__TASK PROMPT__. Repeat every line of the data exactly; no picture belongs in the copy.

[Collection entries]
==*==
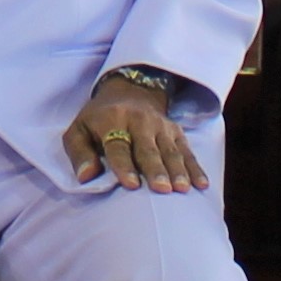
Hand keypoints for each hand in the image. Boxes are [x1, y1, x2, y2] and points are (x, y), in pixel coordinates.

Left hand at [64, 75, 206, 192]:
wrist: (129, 91)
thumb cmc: (98, 120)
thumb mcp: (78, 131)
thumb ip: (79, 154)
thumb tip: (86, 177)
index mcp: (112, 121)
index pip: (118, 147)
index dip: (124, 166)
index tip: (131, 185)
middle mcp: (139, 122)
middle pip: (148, 150)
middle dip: (155, 169)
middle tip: (161, 189)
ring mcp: (161, 126)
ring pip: (170, 151)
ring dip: (177, 170)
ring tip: (181, 189)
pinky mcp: (177, 132)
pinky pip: (188, 151)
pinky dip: (196, 168)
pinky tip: (202, 185)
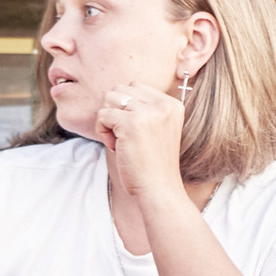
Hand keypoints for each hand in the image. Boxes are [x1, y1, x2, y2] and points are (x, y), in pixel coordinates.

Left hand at [97, 82, 188, 213]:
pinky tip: (116, 147)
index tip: (133, 130)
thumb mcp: (158, 129)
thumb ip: (144, 109)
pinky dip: (102, 131)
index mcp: (172, 104)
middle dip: (114, 110)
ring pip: (109, 99)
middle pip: (120, 89)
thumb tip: (113, 94)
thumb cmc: (154, 164)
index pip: (136, 86)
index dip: (126, 107)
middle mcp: (163, 105)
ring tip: (119, 141)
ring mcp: (148, 112)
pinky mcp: (131, 123)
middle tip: (123, 135)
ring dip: (107, 120)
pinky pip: (102, 115)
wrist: (159, 189)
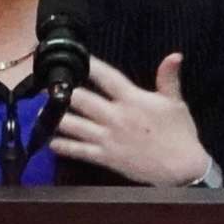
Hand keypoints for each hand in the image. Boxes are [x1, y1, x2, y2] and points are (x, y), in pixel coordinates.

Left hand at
==*==
__SOLVED PROBLEM__.
Hand keypoints for each hand in the image. Boxes are [x1, y1, x2, y2] and points are (x, y), in pixel coordinates.

Left hand at [64, 75, 206, 192]:
wrist: (129, 91)
thumb cmc: (98, 120)
thumb mcp: (78, 131)
thumb ip: (79, 154)
thumb tip: (86, 177)
index mcp: (112, 121)
index pip: (118, 147)
index dip: (124, 166)
index tip: (131, 185)
middle mcp: (139, 122)
middle pip: (148, 150)
middle dip: (155, 169)
middle tip: (161, 189)
ring mcp: (161, 126)
ring pip: (170, 151)
ring dip: (177, 170)
ring tip: (181, 189)
pinky mcp: (177, 132)
pinky pip: (188, 151)
pinky dip: (196, 168)
pinky tip: (202, 185)
Hand keypoints for each hand in the image. Boxes are [x1, y1, x2, y2] and points are (x, y), in pixel coordinates.

Left hand at [97, 82, 188, 213]:
pinky tip: (116, 147)
index tip: (133, 130)
thumb mcp: (158, 129)
thumb ip: (144, 109)
pinky dip: (102, 131)
index mcp: (172, 104)
middle dip: (114, 110)
ring pip: (109, 99)
middle pip: (120, 89)
thumb tip: (113, 94)
thumb cmc: (154, 164)
index pip: (136, 86)
index dip: (126, 107)
middle mcp: (163, 105)
ring tip: (119, 141)
ring mcp: (148, 112)
pinky mcp: (131, 123)
middle tip: (123, 135)
ring dip: (107, 120)
pinky pip: (102, 115)
wrist: (159, 189)
Hand keypoints for each hand in the image. Boxes are [x1, y1, x2, y2] and points are (x, y), in pixel coordinates.

Left hand at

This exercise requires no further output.